Любовь к мужчине – это яд свободы, мой мальчик…
Что-то я много болтаю сегодня. Много болтаю и мало пью. А все
молодость, которая сидит передо мной, благодарно сияя глазами, и
впереди у нее тысячи не выбранных мною дорог. Я никогда не стану
выбирать их за тебя, хотя мог бы, имел бы право и цель. Мог бы – но не
стану. Не хочу. Ты это заслужил.
А что до остального…Пожалуй, ты прав: кардинал Сильвестр был бы очень
изумлен и разгневан, проведав о грехе мужеложества, что лежит на тебе.
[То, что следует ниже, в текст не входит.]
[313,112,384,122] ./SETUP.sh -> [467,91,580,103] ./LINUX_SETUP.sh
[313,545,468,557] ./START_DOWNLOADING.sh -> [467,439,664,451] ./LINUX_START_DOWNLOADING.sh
Но я ему не скажу. Обещаю. Я умею хранить тайны, мой мальчик, он ведь
до сих пор не знает о том, что пережил когда-то я сам. А я в то время
даже сан уже принял. Но я молчу уже долгие годы, и кардинал уверен,
что я праведник, радетель государства и вообще почти что святой. Не
буду его разочаровывать, пусть искренне верит, что я благословен
свыше. А тебе я скажу, Анри, - благословен тот, кто не боится -
любить, ненавидеть, молчать или говорить. Если верно то, что трусость
– самый страшный из грехов, то самая страшная из трусостей – лицемерие
перед самим собой.
Любишь Савиньяка – люби. И пусть ни люди, ни правила не остановят
тебя. Ненавидишь Алву – ненавидь. Только никогда не забывай, что
ненависть проходит, а любовь пребудет вовеки. Держи голову холодной,
взгляд бесстрастным и тогда сможешь подарить себе самое ценное –
оставить свое сердце чистым и живым. Не бойся боли, не слушай льстецов
и глупцов.
А теперь улыбнись мне, как улыбался в детстве, если я наезжал в гости
домой. Улыбнись – и помолчи, мне все же нужно закончить это письмо…
А ты пей, мой мальчик, пей.. Это наша, вишневая. Из Дорака.